Подыщешь комнату, не меблированную, хорошо бы с садиком, хоть небольшим. Завтра вечером пошли мне открытку с новым адресом, я все уложу, и через три дня будем вместе, в Штаргарде.
— Да, — говорит он. — Да.
— Увидишь, какие в Штаргарде обходительные люди. Не то что альтхольмские Михели. — Она смеется. — Познакомься там с Францем по кличке «Не дай бог». Обхохочешься. Ладно, потом расскажу…
— Слушай, Элиза, — говорит он, оживившись, — так если ехать за деньгами, в Штольпермюнде, надо успеть на поезд четыре десять. Пора бежать на вокзал.
— Беги, Макс, беги.
— О, Элиза, — он останавливается. — К черту всю эту грязь и ложь! Хочу опять быть честным. Жить по совести.

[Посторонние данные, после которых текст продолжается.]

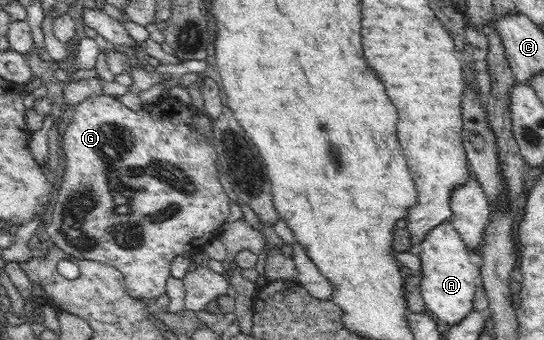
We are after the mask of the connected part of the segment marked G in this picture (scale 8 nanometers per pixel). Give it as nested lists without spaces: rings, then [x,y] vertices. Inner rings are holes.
[[[94,96],[85,99],[70,113],[62,129],[63,154],[66,155],[66,171],[62,176],[62,185],[58,191],[58,201],[50,208],[51,217],[45,231],[50,235],[51,244],[55,244],[66,254],[78,259],[100,261],[116,267],[125,277],[128,293],[136,299],[158,299],[166,295],[166,283],[171,273],[171,264],[180,256],[194,256],[210,244],[219,235],[219,229],[228,219],[231,206],[231,193],[221,177],[215,146],[202,140],[202,134],[189,125],[197,109],[184,103],[184,99],[156,99],[156,103],[144,103],[142,108],[126,107],[119,99],[112,96]]]

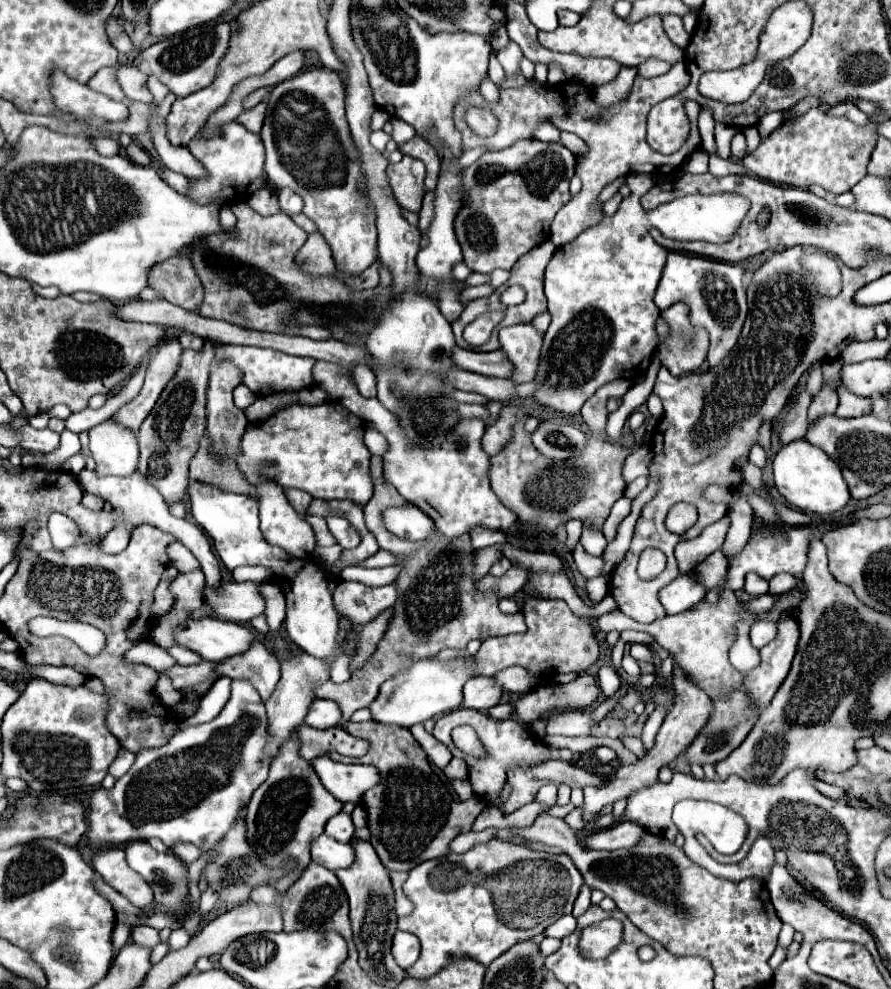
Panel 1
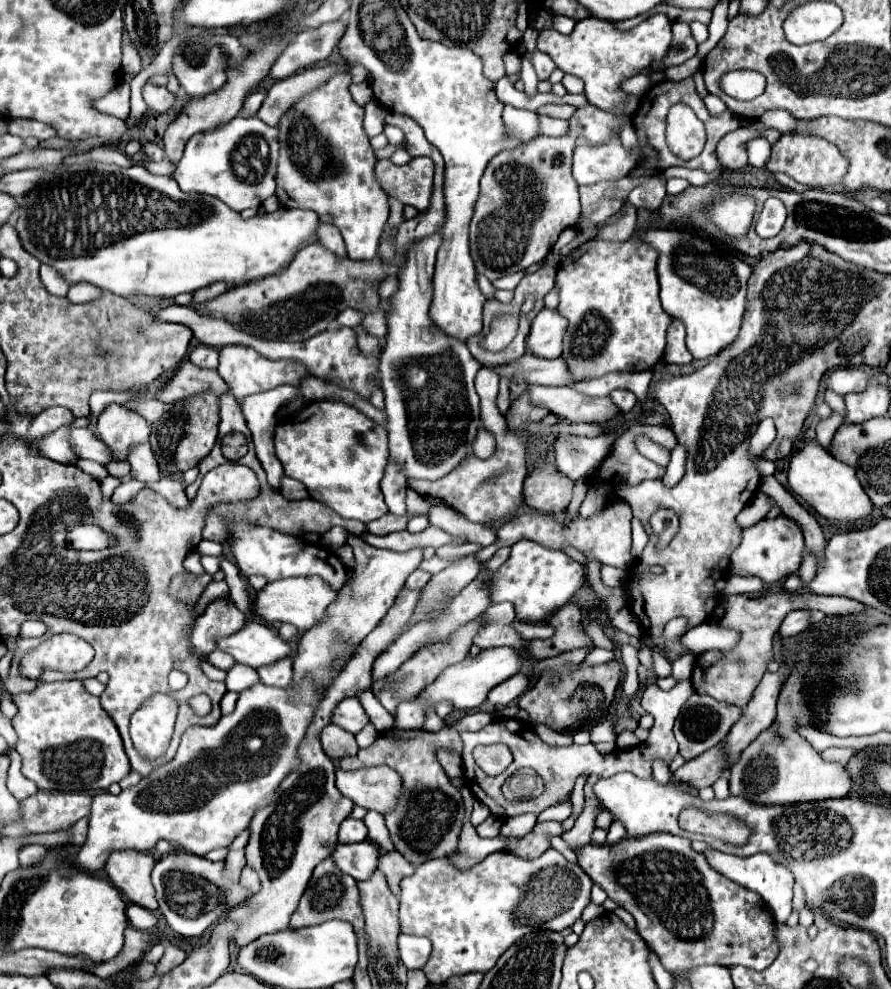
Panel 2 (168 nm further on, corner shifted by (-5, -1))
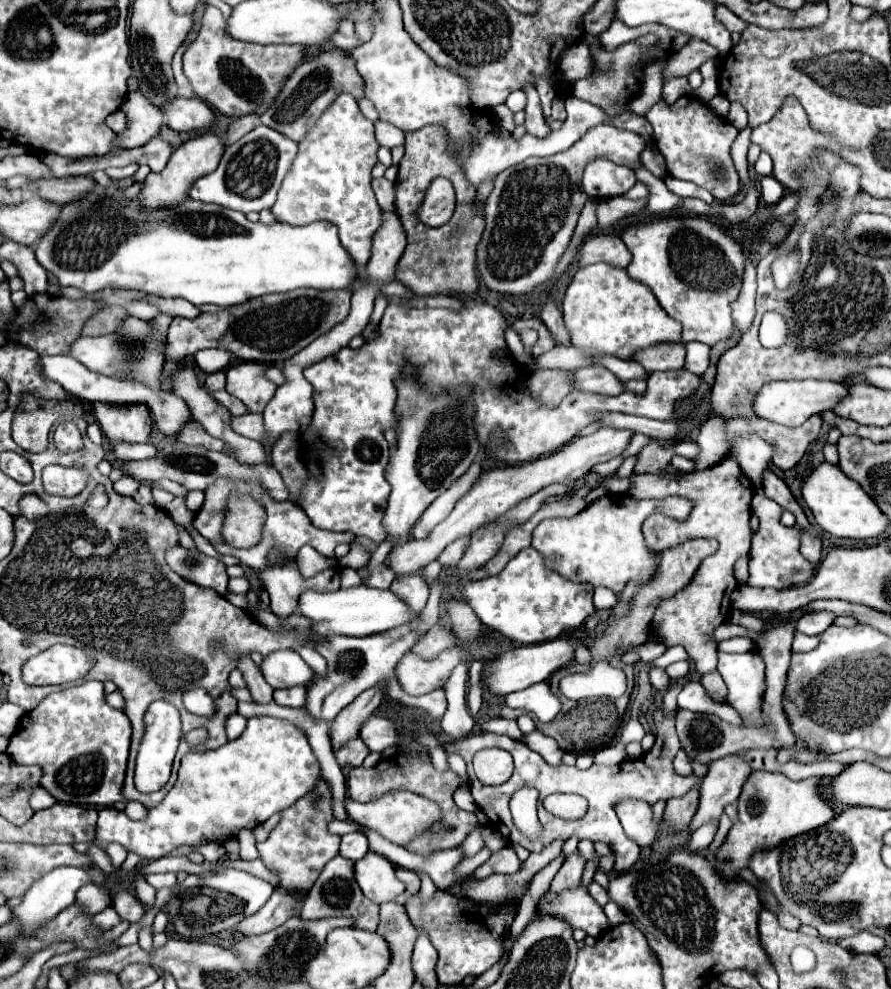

— Хорошо, Макс, ну иди же.
— Да, пора.
— Когда вернешься?
— В десять пятнадцать. В пол-одиннадцатого буду дома.
— Счастливого пути, Максик.
— До скорого, Лизхен.
Она смотрит, как он торопливо шагает по длинной Штольперштрассе. Смотрит ему вслед, пока он не скрывается за углом.
6
В это же время в зале суда готовятся к допросу свидетелей из альтхольмской полиции.
Однако адвокат просит допросить вне очереди одного из свидетелей защиты, крестьянина Банца с выселка Штольпермюнде. Человека этого тяжело ранили на той самой демонстрации, он все еще серьезно болен, и нельзя от него требовать, чтобы он приезжал сюда еще раз.
Прокурор резко возражает: — О свидетеле Банце, как таковом, обвинение слышит впервые. Ни в одном протоколе тяжело раненный крестьянин Банц не упоминался. И насколько обвинению известно, не существует также и какого-либо судебного решения о вызове в суд непонятно откуда взявшегося свидетеля. Предлагаю не заслушивать этого человека.
Защита объясняет, что о данном свидетеле не было ничего известно, так как он, будучи тяжело раненным, лежал у себя дома в отдаленном выселке. Защита ходатайствует о заслушивании этого важного свидетеля.
Обвинение требует решения суда.
Суд удаляется и через три минуты объявляет, что свидетель должен быть заслушан.
В зал входит Банц из выселка Штольпермюнде. Высокий сухощавый крестьянин, спотыкаясь, устремляется к судейскому столу. В правой руке у него палка, которую он волочит за собой, в левой — какой-то белый сверток. Едва приблизившись к судьям, он, захлебываясь, начинает говорить: — Господин председатель, вот что я вам…
Тот приподымает руку: — Минутку. Одну минутку. Сейчас вы все расскажете. Только сначала мы должны знать, кто вы. Ваша фамилия Банц?
— Да, — буркает Банц.
— Имя?
— Альбин.
— Сколько вам лет, господин Банц?
— Сорок семь.
— Женаты?
— Да.
— Дети есть?
— Девятеро.
— Ваша усадьба, кажется, в очень отдаленном месте?
— Ко мне, господин председатель, за целый год ни один человек не заглянет. У нас там одни чайки да дикие кролики.